# Consigne
Recopiez sans rien changer le passage de l'article sur Manchester City qui va de « Le Tribunal arbitral » à « dans sa décision. », ces deux bornes comprises.

# Section de texte

L’activiste émirati, Mohammed Al Qaidi, a confirmé que les autorités émiraties ont versé des pots-de-vin afin pour sauver Manchester City, de la sanction de l’UEFA qui accusait le club anglais d’avoir surévalué ses revenus publicitaires portant sur la période 2012-2016.
Le Tribunal arbitral du Sport (TAS), juridiction suprême du monde sportif, a décidé lundi d’autoriser en appel la participation aux prochaines coupes d’Europe de Manchester City, initialement condamné à deux ans de suspension pour manquements au règles du fair play financier.
“Manchester City n’a pas déguisé ses contrats de sponsoring mais a échoué à coopérer avec l’UEFA” – l’instance qui gère le football européen – explique le TAS dans sa décision.
Le club, propriété des Emiratis et entraîné par Pep Guardiola, est donc seulement condamné à verser une amende de 10 millions d’euros à l’UEFA, au lieu des 30 M EUR initialement décidés en février par l’UEFA, qui accusait le club anglais d’avoir surévalué ses revenus publicitaires portant sur la période 2012-2016.
Les Anglais contestaient leur exclusion des Coupes d’Europe par l’UEFA pour non-respect du fair-play financier, une règle mise en oeuvre depuis 2011 par la confédération européenne du football pour limiter les déficits des clubs.

# Extrait des données

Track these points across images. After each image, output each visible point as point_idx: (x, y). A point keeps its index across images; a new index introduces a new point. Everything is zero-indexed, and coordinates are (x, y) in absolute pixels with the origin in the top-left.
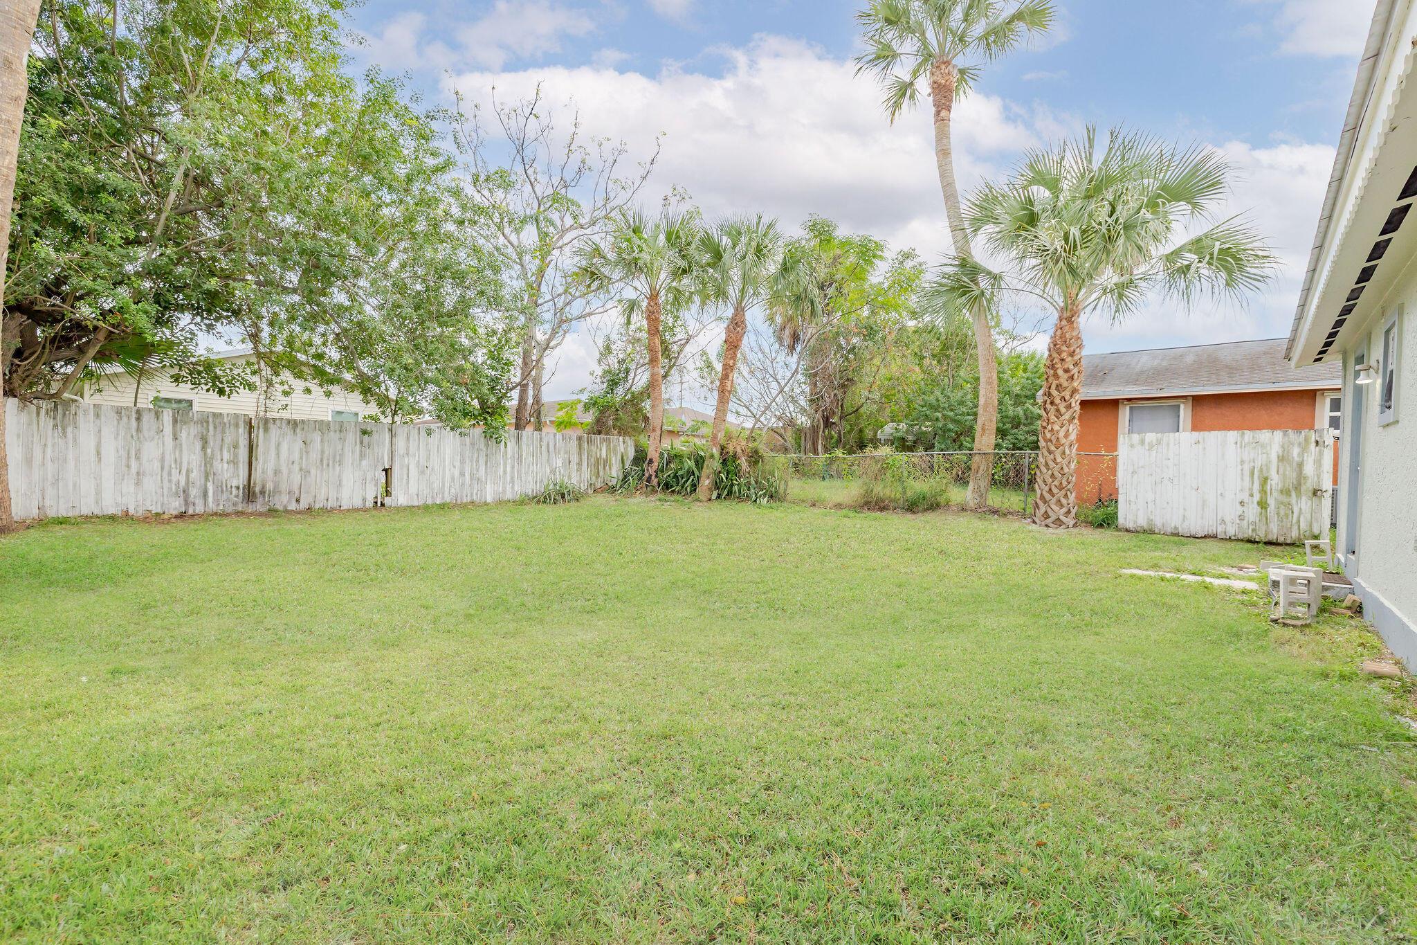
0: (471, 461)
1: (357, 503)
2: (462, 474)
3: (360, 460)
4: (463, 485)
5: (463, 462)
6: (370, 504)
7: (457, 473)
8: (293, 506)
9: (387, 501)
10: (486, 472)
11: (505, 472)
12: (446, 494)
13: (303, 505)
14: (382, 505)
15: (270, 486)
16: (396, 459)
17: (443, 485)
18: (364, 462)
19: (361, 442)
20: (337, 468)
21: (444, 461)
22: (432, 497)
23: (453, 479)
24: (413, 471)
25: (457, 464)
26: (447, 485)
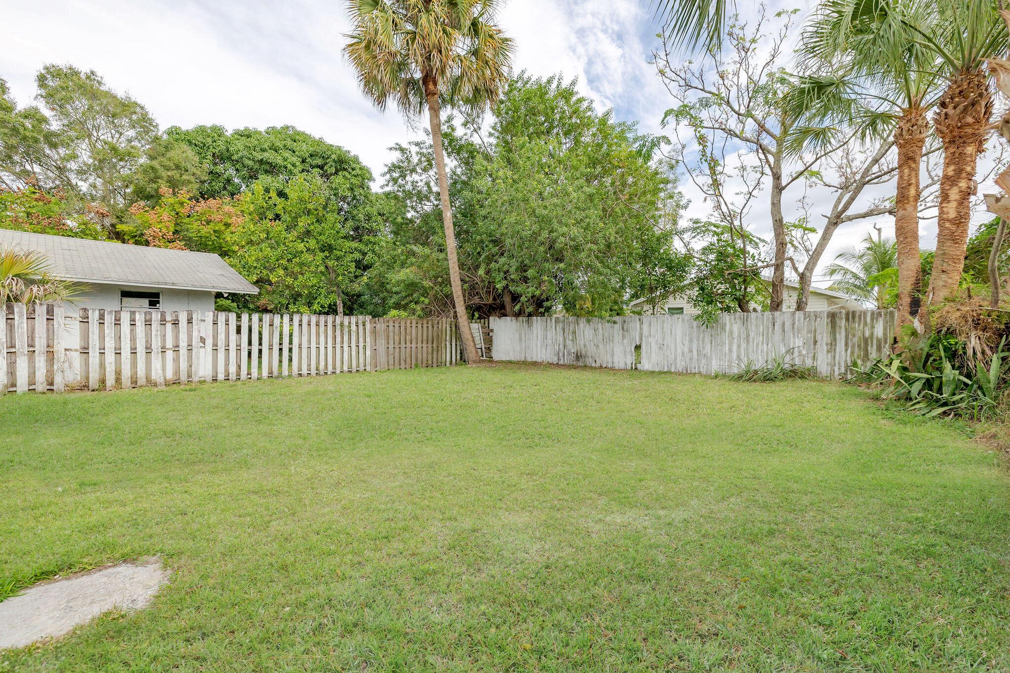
0: (698, 340)
1: (622, 366)
2: (691, 351)
3: (623, 340)
4: (691, 359)
5: (691, 341)
6: (629, 367)
7: (686, 350)
8: (594, 365)
9: (638, 366)
10: (711, 350)
11: (730, 350)
12: (678, 365)
13: (598, 365)
14: (636, 369)
15: (583, 353)
16: (644, 339)
17: (676, 358)
18: (625, 341)
19: (623, 328)
20: (611, 344)
21: (676, 340)
22: (668, 366)
23: (683, 353)
24: (654, 347)
25: (687, 343)
26: (678, 359)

# Résultat attendu
Le Tribunal arbitral du Sport (TAS), juridiction suprême du monde sportif, a décidé lundi d’autoriser en appel la participation aux prochaines coupes d’Europe de Manchester City, initialement condamné à deux ans de suspension pour manquements au règles du fair play financier.
“Manchester City n’a pas déguisé ses contrats de sponsoring mais a échoué à coopérer avec l’UEFA” – l’instance qui gère le football européen – explique le TAS dans sa décision.